The original house, dating to the 1830s, was a regionally distinctive, raised Creole cottage style dating to the 1840s, up to 1851; it had a two-story brick basement, raised galleries on the front and back, and ringed by over twenty 18" brick Tuscan columns. This house was burned in 1864 by the Union General Banks as his army retreated after the battles of Mansfield and Pleasant Hill.

HABS drawing of the Blacksmith Shop at Magnolia Plantation

The present "big house" is a late-nineteenth-century interpretation of the raised Creole cottage traditionally built in the Cane River area, adapted to modern materials, technologies, and tastes. As one of the largest plantation homes in the area, Magnolia's big house reflects the wealth, status, and endurance of the Hertzog family at the end of one of the most turbulent periods in Louisiana history. The house tells much about the history of planter society, agriculture, and the rural South since the colonial era.

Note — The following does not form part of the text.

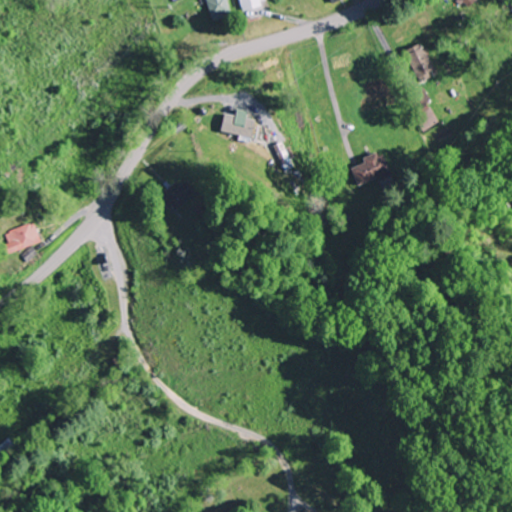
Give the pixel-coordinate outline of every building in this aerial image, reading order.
[(227,0),(203,0),(212,19),(232,10),(227,0)] [(238,0),(242,11),(262,5),(260,0),(238,0)] [(398,58),(416,81),(434,67),(415,44),(398,58)] [(251,133),(254,124),(221,116),(218,125),(251,133)] [(40,222),(9,235),(18,255),(49,242),(40,222)] [(64,383),(71,393),(108,363),(101,354),(64,383)]
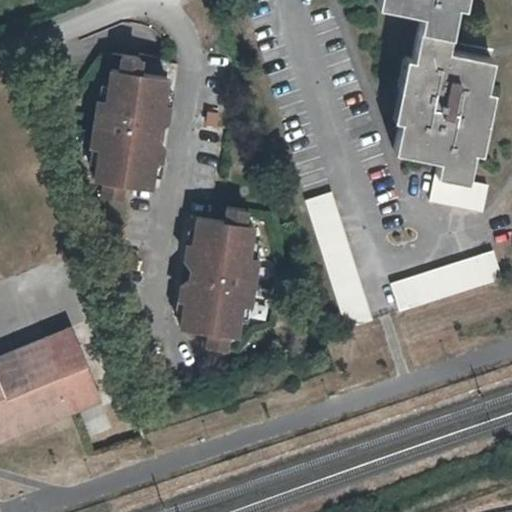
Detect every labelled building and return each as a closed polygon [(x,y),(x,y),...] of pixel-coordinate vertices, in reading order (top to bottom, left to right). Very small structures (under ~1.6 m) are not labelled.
[(466,182),(472,152),(484,89),(490,58),(447,49),(457,3),(457,0),(374,0),(373,9),(418,19),(409,62),(397,122),(390,153),(434,162),(428,194),(426,204),(479,215),(485,186),(466,182)] [(159,159),(161,144),(155,136),(157,124),(165,119),(167,103),(161,102),(163,88),(165,76),(137,72),(139,58),(120,55),(118,69),(110,67),(108,83),(105,100),(96,99),(90,145),(99,147),(96,162),(94,178),(102,179),(101,194),(118,196),(121,182),(149,186),(150,174),(153,159),(159,159)] [(389,121),(397,122),(409,62),(401,61),(395,93),(389,121)] [(105,100),(108,83),(99,82),(96,99),(105,100)] [(161,102),(167,103),(170,103),(172,89),(163,88),(161,102)] [(491,91),(484,89),(472,152),(478,153),(491,91)] [(216,112),(207,111),(205,123),(214,125),(216,112)] [(161,144),(165,119),(157,124),(155,136),(161,144)] [(99,147),(90,145),(87,161),(96,162),(99,147)] [(161,161),(159,159),(153,159),(150,174),(159,176),(161,161)] [(331,190),(307,198),(349,326),(374,318),(331,190)] [(246,303),(253,257),(245,256),(246,240),(249,224),(241,222),(243,209),(224,207),(222,220),(195,216),(193,229),(190,243),(185,243),(184,256),(190,264),(187,278),(179,283),(178,298),(183,299),(181,313),(179,327),(206,330),(205,345),(223,348),(225,333),(233,334),(236,318),(239,302),(246,303)] [(245,256),(253,257),(255,242),(246,240),(245,256)] [(448,264),(391,282),(400,310),(499,278),(500,278),(503,277),(494,249),(448,264)] [(135,256),(127,254),(134,267),(135,256)] [(184,256),(179,283),(187,278),(190,264),(184,256)] [(183,299),(178,298),(175,298),(172,312),(181,313),(183,299)] [(239,302),(236,318),(244,319),(246,303),(239,302)] [(0,443),(101,403),(72,330),(0,359),(0,443)]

The big house is listed in the National Register of Historic Places and the plantation complex is a National Historic Landmark. The complex is documented by the Historic American Buildings Survey. The United States Department of Agriculture recognized Magnolia Plantation in 1989 as a National Bicentennial Farm, one of only two farms west of the Mississippi River that had been in the same family for over two hundred years. Congress established the Cane River Creole National Heritage Area in 1994, and the 19-acre Magnolia Plantation Complex was added to the Cane River Creole National Historical Park in 1996. Descendents of the original land grant recipients retain ownership of the Magnolia big house and plantation, and the agricultural lands remain in production.